TASK DESCRIPTION
Copy the lines below word for word, and leave the pictures out of your copy.

Source data
====
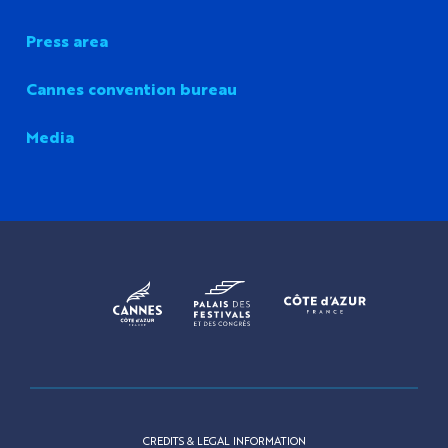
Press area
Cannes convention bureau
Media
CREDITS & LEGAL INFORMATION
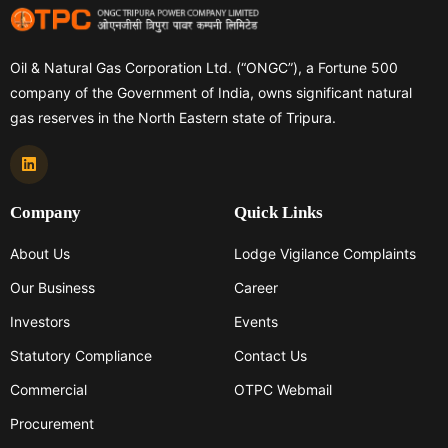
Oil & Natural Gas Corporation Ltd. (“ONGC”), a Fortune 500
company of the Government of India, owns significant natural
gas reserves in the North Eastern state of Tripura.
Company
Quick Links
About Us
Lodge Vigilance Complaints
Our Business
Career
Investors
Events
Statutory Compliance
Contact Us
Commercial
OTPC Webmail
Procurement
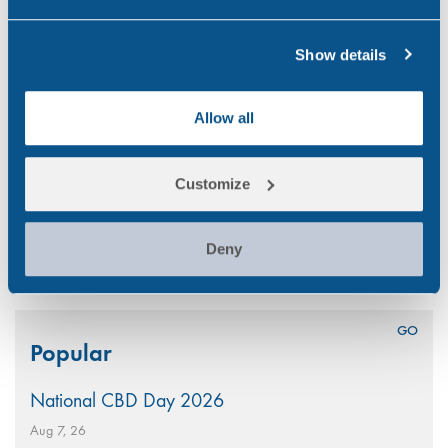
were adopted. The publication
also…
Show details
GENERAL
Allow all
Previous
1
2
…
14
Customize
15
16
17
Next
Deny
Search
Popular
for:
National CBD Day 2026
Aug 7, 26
====
ANSWER FOR THE TASK
Press area
Cannes convention bureau
Media
CREDITS & LEGAL INFORMATION
Oil & Natural Gas Corporation Ltd. (“ONGC”), a Fortune 500
company of the Government of India, owns significant natural
gas reserves in the North Eastern state of Tripura.
Company
Quick Links
About Us
Lodge Vigilance Complaints
Our Business
Career
Investors
Events
Statutory Compliance
Contact Us
Commercial
OTPC Webmail
Procurement
were adopted. The publication
also…
Show details
GENERAL
Allow all
Previous
1
2
…
14
Customize
15
16
17
Next
Deny
Search
Popular
for:
National CBD Day 2026
Aug 7, 26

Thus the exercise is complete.